Tube guitar amps weigh a lot! At 3:AM in the morning after playing a gig, it makes a difference if the amp weighs 85 pounds or only 15. Now that there are musical class D guitar amps out there its simply a matter of time that they will invade the market more and more since they are more reliable with no change to the ’sound’ that players are looking for. So in ten years the guitar market will look quite different. That means that the major market of tube producers is shrinking and nothing to do with the war in Ukraine or what high end audio is up to.

@atmasphere I understand your position and I am not a GaN naysayer. I also do not see the death of tube amplification coming nearly as fast as you do. 

When I was in grade 6 I had a science teacher teaching the Evolution Module state that at some point humans would only have 4 toes, as our little toe will simply devolve from our anatomy as humans will walk less in the future and stand less with automation. I agree she was a bit daft.  Though I am still waiting for that hover board and flying car she said we would have by Y2K..... 

I had a preamp JJ 6922 go bad at about 100 hours.  Heard a crackling and then the left channel went silent. Popped the top on the preamp and the top of the tube was completely burned out.  When I went to pull the tube the glass completely disintegrated. 

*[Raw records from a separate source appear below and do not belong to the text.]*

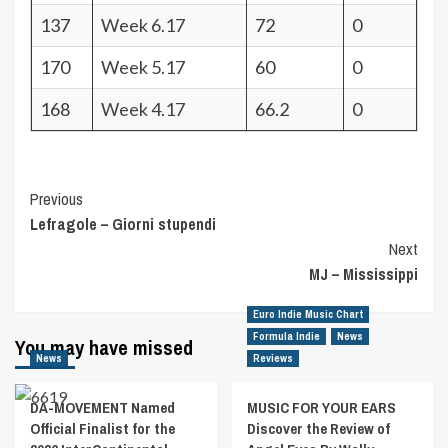
137
Week 6.17
72
0
170
Week 5.17
60
0
168
Week 4.17
66.2
0
Post
Previous
Lefragole – Giorni stupendi
Navigation
Next
MJ – Mississippi
Euro Indie Music Chart
Formula Indie
News
You may have missed
News
Reviews
DA-MOVEMENT Named
MUSIC FOR YOUR EARS
Official Finalist for the
Discover the Review of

@samzx12  , that is interesting.  I've had power tubes actually short out before and all that ever happened was that a fuse in the amp blew . . . you are saying that a fuse in your preamp practically caught fire (almost) and no circuit protection device tripped? 

@immatthewj no I didn’t say it practically caught fire. The tube went bad and the top of the tube was very discolored and when i went to pull it out the glass crumbled. I sent you a PM.

I replaced both tubes left and right channels and preamp plays just fine.